FIG. 1 is a schematic cross-sectional view showing an example of a tape with an adhesive for lead frames of the present invention.

FIG. 2 is a schematic cross-sectional view showing an example of the adhesive tape for lead frames of the present invention.

FIG. 3 is a schematic view showing an example in which the pins of the lead frame are fixed by a tape with an adhesive for the lead frame.

FIG. 4 is a schematic view showing another example in which the pins of the lead frame are fixed by the tape with the adhesive for the lead frame.

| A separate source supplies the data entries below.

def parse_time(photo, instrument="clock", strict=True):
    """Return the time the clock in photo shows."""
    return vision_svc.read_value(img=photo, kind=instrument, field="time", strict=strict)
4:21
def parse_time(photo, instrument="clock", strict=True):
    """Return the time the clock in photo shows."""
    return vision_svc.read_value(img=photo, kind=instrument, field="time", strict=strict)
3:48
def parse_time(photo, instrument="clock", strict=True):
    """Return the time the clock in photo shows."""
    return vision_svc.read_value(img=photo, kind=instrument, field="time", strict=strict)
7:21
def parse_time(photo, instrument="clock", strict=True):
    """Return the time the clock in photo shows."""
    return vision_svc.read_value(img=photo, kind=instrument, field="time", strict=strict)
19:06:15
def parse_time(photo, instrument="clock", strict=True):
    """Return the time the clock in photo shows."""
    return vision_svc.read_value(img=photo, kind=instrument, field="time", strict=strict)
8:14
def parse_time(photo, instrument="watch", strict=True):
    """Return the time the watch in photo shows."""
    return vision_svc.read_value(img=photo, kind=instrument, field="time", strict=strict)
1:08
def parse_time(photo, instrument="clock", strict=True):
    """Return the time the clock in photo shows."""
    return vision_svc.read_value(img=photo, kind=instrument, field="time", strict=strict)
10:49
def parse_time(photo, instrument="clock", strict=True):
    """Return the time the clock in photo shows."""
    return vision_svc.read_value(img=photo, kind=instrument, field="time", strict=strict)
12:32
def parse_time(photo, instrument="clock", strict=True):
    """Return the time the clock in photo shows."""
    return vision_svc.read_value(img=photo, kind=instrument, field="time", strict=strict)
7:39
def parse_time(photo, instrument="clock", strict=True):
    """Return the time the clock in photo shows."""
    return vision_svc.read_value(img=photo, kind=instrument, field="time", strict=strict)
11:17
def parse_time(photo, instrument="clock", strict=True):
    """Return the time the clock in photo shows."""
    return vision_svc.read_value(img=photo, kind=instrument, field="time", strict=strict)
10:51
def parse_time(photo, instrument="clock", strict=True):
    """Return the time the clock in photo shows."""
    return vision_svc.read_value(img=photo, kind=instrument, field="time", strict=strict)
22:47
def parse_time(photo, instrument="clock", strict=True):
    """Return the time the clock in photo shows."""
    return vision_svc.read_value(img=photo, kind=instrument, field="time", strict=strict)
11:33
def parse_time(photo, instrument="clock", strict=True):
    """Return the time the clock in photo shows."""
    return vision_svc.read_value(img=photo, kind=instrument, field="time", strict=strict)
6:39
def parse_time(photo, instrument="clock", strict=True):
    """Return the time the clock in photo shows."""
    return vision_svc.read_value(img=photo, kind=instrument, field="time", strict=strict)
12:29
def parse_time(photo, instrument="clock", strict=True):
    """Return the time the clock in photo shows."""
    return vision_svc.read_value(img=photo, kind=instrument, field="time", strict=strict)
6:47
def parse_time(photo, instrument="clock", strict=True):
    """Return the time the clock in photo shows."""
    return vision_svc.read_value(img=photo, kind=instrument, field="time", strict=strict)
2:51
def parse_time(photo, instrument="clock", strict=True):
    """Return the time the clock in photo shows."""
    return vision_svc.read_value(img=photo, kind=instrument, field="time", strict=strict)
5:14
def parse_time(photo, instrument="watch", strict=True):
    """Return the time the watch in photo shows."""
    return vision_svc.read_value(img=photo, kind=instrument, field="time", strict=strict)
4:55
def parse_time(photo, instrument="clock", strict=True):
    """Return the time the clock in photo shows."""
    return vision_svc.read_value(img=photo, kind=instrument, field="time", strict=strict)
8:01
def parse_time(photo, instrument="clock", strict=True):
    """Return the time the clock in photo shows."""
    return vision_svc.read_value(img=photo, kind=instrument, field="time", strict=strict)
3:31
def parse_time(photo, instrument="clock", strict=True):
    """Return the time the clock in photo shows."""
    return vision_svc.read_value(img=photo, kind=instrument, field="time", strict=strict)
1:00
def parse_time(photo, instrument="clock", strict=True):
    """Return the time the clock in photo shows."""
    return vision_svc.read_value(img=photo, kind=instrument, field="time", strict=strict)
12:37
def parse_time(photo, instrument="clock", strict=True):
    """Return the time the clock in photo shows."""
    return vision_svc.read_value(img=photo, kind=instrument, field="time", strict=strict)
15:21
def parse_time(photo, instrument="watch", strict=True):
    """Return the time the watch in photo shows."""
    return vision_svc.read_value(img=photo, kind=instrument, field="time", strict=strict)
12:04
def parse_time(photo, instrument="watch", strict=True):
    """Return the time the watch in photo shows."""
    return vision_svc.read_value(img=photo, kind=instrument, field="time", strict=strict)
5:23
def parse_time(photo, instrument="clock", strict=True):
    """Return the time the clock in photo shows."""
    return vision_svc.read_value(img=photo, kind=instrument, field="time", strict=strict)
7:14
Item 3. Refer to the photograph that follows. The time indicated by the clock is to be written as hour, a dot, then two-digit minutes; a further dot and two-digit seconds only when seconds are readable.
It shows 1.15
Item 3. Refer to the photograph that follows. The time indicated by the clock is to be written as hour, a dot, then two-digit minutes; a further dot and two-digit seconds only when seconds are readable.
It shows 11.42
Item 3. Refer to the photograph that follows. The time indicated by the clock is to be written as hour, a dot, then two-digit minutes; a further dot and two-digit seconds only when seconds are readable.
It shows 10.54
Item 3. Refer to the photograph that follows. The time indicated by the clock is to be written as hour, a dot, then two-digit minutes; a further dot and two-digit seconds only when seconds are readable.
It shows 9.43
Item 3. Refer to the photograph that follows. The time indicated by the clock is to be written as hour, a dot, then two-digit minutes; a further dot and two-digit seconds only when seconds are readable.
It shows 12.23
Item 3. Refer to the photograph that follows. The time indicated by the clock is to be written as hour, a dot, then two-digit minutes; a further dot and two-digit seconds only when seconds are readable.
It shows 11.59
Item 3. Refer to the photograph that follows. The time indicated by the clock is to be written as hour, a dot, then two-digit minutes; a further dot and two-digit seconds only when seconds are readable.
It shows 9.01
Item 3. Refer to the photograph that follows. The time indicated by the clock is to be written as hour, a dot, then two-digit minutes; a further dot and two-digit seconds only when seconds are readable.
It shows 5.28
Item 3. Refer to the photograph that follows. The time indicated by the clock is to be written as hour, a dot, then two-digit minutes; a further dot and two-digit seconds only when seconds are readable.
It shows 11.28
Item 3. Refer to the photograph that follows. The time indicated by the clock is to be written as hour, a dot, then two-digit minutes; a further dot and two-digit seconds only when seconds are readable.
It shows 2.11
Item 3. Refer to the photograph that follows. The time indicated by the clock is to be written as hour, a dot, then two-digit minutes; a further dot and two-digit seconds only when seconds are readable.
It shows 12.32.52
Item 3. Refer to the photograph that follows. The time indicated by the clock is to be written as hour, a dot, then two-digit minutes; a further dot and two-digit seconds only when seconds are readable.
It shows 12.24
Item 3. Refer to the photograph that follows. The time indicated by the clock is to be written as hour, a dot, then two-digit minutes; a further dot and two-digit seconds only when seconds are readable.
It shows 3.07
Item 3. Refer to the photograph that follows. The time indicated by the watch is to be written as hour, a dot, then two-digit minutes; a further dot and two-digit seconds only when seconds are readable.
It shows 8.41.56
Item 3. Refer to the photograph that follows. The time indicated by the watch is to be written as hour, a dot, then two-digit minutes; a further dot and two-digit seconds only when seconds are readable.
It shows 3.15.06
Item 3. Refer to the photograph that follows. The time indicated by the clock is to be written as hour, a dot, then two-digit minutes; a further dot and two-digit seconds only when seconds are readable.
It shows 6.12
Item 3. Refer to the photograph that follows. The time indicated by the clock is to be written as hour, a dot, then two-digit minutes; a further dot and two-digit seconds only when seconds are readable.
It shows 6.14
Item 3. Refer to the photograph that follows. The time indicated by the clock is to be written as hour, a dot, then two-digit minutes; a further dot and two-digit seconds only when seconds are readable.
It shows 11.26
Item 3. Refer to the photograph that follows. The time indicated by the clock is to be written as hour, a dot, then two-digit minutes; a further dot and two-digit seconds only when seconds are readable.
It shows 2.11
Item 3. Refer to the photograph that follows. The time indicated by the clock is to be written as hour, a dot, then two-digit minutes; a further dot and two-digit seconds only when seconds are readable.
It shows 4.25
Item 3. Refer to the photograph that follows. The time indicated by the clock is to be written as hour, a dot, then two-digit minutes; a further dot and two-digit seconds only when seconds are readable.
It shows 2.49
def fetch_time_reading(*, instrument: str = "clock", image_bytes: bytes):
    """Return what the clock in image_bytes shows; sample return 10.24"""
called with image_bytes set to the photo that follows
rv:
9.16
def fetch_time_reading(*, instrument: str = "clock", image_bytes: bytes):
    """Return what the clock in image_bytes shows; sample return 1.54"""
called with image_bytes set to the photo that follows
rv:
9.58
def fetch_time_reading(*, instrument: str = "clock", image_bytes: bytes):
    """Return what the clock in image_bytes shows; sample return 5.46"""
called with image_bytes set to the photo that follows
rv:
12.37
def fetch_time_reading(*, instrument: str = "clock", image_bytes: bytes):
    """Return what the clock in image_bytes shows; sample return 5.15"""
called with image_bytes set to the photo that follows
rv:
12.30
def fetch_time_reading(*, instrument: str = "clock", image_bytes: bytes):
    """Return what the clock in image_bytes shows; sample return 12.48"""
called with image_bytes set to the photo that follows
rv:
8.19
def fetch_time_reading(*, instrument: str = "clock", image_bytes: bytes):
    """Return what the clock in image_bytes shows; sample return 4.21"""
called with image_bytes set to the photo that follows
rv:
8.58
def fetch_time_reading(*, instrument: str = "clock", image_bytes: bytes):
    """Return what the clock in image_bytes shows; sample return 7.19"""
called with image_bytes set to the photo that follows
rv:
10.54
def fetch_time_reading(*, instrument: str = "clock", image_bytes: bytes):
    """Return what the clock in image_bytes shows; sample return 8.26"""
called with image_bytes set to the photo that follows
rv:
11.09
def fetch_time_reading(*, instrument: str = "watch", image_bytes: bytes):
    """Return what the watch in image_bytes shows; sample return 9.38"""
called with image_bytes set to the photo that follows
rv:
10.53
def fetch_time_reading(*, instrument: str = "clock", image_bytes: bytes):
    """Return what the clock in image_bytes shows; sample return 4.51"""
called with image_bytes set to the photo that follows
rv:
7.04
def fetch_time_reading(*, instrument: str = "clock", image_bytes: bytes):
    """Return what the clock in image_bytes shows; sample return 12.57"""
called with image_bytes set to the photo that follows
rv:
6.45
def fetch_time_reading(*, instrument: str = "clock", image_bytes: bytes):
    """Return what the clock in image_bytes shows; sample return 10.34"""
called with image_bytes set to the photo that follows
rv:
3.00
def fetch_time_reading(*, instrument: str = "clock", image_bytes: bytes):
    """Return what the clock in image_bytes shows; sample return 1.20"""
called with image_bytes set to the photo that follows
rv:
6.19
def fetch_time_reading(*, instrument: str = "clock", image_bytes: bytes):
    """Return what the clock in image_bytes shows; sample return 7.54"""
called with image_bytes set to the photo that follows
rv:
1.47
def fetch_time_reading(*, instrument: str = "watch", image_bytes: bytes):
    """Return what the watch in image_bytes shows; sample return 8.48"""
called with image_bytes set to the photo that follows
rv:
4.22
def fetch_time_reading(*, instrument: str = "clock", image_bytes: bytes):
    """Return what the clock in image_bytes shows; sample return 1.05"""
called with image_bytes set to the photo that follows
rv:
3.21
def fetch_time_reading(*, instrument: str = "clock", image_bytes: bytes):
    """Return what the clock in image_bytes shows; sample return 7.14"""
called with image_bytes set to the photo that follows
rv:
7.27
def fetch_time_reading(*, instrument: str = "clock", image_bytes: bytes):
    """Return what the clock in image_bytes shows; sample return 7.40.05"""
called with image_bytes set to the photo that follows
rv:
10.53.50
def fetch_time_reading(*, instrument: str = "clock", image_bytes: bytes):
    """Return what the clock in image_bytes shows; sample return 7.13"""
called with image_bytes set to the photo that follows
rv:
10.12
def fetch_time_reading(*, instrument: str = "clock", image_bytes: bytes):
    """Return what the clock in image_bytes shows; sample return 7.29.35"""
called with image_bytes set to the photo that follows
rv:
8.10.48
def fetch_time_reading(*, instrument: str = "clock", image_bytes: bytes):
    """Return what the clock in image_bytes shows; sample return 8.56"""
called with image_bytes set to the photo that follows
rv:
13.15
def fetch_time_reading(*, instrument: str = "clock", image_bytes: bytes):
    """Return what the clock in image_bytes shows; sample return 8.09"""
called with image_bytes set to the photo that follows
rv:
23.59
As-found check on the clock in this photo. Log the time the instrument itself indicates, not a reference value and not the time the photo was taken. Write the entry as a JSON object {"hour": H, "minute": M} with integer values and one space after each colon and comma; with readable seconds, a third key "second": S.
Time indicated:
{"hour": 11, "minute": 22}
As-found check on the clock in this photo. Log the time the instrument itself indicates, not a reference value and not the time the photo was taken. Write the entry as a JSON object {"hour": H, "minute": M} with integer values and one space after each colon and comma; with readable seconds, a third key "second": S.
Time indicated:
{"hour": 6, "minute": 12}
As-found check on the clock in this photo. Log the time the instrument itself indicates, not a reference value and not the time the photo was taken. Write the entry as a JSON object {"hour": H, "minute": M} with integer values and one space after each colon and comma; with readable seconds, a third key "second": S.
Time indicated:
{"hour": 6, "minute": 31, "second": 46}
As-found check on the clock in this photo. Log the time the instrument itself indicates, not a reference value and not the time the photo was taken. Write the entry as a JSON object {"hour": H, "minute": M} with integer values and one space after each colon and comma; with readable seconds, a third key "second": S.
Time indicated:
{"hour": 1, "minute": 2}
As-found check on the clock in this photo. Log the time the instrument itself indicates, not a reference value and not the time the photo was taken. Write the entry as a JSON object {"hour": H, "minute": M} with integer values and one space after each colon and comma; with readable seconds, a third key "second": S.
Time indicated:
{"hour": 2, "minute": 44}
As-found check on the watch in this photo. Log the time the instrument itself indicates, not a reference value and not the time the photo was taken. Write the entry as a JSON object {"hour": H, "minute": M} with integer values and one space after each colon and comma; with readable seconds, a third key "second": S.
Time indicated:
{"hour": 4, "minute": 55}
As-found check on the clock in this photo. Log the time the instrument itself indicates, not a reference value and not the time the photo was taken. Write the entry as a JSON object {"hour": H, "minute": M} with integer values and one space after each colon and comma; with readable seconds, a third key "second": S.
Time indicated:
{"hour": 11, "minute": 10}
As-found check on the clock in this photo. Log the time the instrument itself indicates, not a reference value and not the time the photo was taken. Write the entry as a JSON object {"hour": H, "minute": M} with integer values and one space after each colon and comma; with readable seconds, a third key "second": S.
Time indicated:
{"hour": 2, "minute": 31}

FIG. 5 is a schematic view showing an example of a case where a lead frame and a semiconductor chip are bonded together with an adhesive tape for a lead frame.

[Explanation of symbols]

 1: Organic insulating film 2: Adhesive layer 3: Protective film 4: Adhesive tape for lead frame 5: Lead frame 6: Wire 7: Semiconductor chip

Claims (7)

[Claims] 1. A tape with an adhesive for a lead frame, which comprises an organic insulating film and an adhesive layer formed on at least one surface of the organic insulating film, wherein the adhesive layer comprises (a) a phenol resin and (b). A tape with an adhesive for a lead frame, which contains an insulating inorganic filler as an essential component. 2. The phenol resin includes a thermosetting phenol resin that is solid at room temperature as the phenol resin.
Adhesive tape for lead frame as described above. 3. A thermosetting phenolic resin which is solid at room temperature is represented by the general formula (1): The tape with an adhesive for lead frames according to claim 2, comprising a structural unit represented by the formula (wherein R represents hydrogen or a hydrocarbon group having 1 to 12 carbon atoms). 4. The conductivity of the extracted water of the insulating inorganic filler is 5
It is 0 micro S / cm or less, The Claims 1-3 characterized by the above-mentioned.
Tape with an adhesive for lead frames according to any of the above. 5. The tape with an adhesive for a lead frame according to claim 1, wherein the adhesive layer further contains an acrylonitrile butadiene polymer and / or a polyamide resin as an essential component. 6. The adhesive tape for lead frames according to claim 1, further comprising a protective film on the adhesive layer. 7. The adhesive tape for lead frames according to claim 6, wherein the protective film is polyethylene terephthalate, polypropylene, polyethylene or polyphenylene sulfide.